Items from a data source –
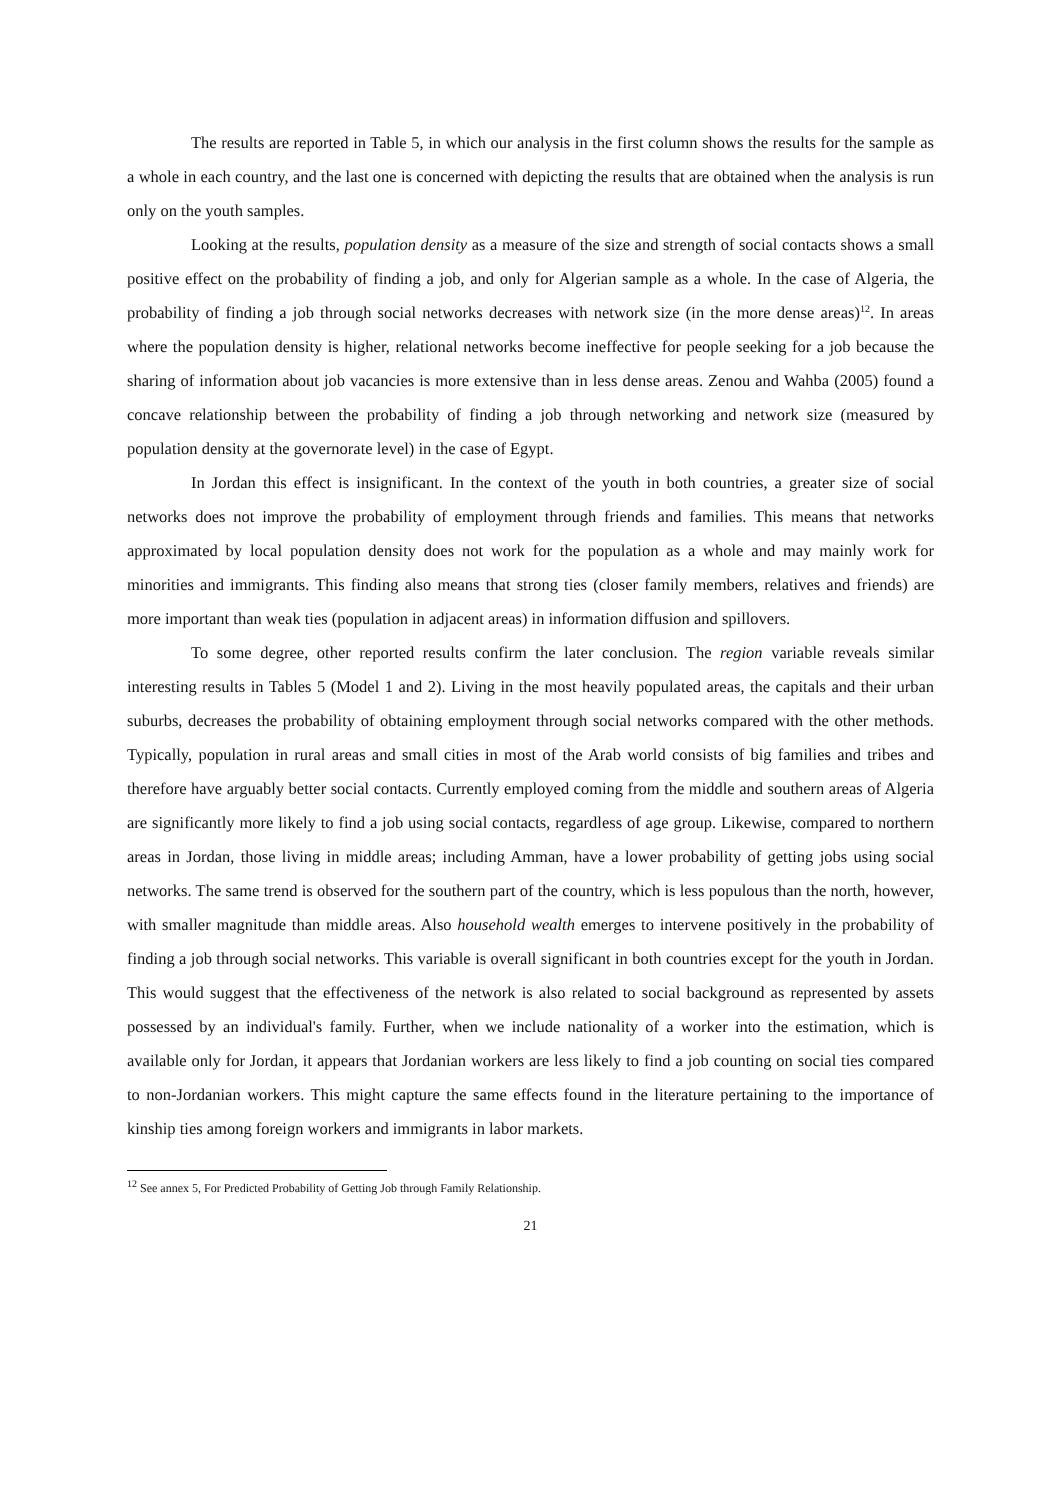The results are reported in Table 5, in which our analysis in the first column shows the results for the sample as a whole in each country, and the last one is concerned with depicting the results that are obtained when the analysis is run only on the youth samples.
Looking at the results, population density as a measure of the size and strength of social contacts shows a small positive effect on the probability of finding a job, and only for Algerian sample as a whole. In the case of Algeria, the probability of finding a job through social networks decreases with network size (in the more dense areas)<sup>12</sup>. In areas where the population density is higher, relational networks become ineffective for people seeking for a job because the sharing of information about job vacancies is more extensive than in less dense areas. Zenou and Wahba (2005) found a concave relationship between the probability of finding a job through networking and network size (measured by population density at the governorate level) in the case of Egypt.
In Jordan this effect is insignificant. In the context of the youth in both countries, a greater size of social networks does not improve the probability of employment through friends and families. This means that networks approximated by local population density does not work for the population as a whole and may mainly work for minorities and immigrants. This finding also means that strong ties (closer family members, relatives and friends) are more important than weak ties (population in adjacent areas) in information diffusion and spillovers.
To some degree, other reported results confirm the later conclusion. The region variable reveals similar interesting results in Tables 5 (Model 1 and 2). Living in the most heavily populated areas, the capitals and their urban suburbs, decreases the probability of obtaining employment through social networks compared with the other methods. Typically, population in rural areas and small cities in most of the Arab world consists of big families and tribes and therefore have arguably better social contacts. Currently employed coming from the middle and southern areas of Algeria are significantly more likely to find a job using social contacts, regardless of age group. Likewise, compared to northern areas in Jordan, those living in middle areas; including Amman, have a lower probability of getting jobs using social networks. The same trend is observed for the southern part of the country, which is less populous than the north, however, with smaller magnitude than middle areas. Also household wealth emerges to intervene positively in the probability of finding a job through social networks. This variable is overall significant in both countries except for the youth in Jordan. This would suggest that the effectiveness of the network is also related to social background as represented by assets possessed by an individual's family. Further, when we include nationality of a worker into the estimation, which is available only for Jordan, it appears that Jordanian workers are less likely to find a job counting on social ties compared to non-Jordanian workers. This might capture the same effects found in the literature pertaining to the importance of kinship ties among foreign workers and immigrants in labor markets.
<sup>12</sup> See annex 5, For Predicted Probability of Getting Job through Family Relationship.
21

Problem details – Reproduce the entries above word for word. Pictures stay out.

Response for this exercise –
The results are reported in Table 5, in which our analysis in the first column shows the results for the sample as a whole in each country, and the last one is concerned with depicting the results that are obtained when the analysis is run only on the youth samples.
Looking at the results, population density as a measure of the size and strength of social contacts shows a small positive effect on the probability of finding a job, and only for Algerian sample as a whole. In the case of Algeria, the probability of finding a job through social networks decreases with network size (in the more dense areas)<sup>12</sup>. In areas where the population density is higher, relational networks become ineffective for people seeking for a job because the sharing of information about job vacancies is more extensive than in less dense areas. Zenou and Wahba (2005) found a concave relationship between the probability of finding a job through networking and network size (measured by population density at the governorate level) in the case of Egypt.
In Jordan this effect is insignificant. In the context of the youth in both countries, a greater size of social networks does not improve the probability of employment through friends and families. This means that networks approximated by local population density does not work for the population as a whole and may mainly work for minorities and immigrants. This finding also means that strong ties (closer family members, relatives and friends) are more important than weak ties (population in adjacent areas) in information diffusion and spillovers.
To some degree, other reported results confirm the later conclusion. The region variable reveals similar interesting results in Tables 5 (Model 1 and 2). Living in the most heavily populated areas, the capitals and their urban suburbs, decreases the probability of obtaining employment through social networks compared with the other methods. Typically, population in rural areas and small cities in most of the Arab world consists of big families and tribes and therefore have arguably better social contacts. Currently employed coming from the middle and southern areas of Algeria are significantly more likely to find a job using social contacts, regardless of age group. Likewise, compared to northern areas in Jordan, those living in middle areas; including Amman, have a lower probability of getting jobs using social networks. The same trend is observed for the southern part of the country, which is less populous than the north, however, with smaller magnitude than middle areas. Also household wealth emerges to intervene positively in the probability of finding a job through social networks. This variable is overall significant in both countries except for the youth in Jordan. This would suggest that the effectiveness of the network is also related to social background as represented by assets possessed by an individual's family. Further, when we include nationality of a worker into the estimation, which is available only for Jordan, it appears that Jordanian workers are less likely to find a job counting on social ties compared to non-Jordanian workers. This might capture the same effects found in the literature pertaining to the importance of kinship ties among foreign workers and immigrants in labor markets.
<sup>12</sup> See annex 5, For Predicted Probability of Getting Job through Family Relationship.
21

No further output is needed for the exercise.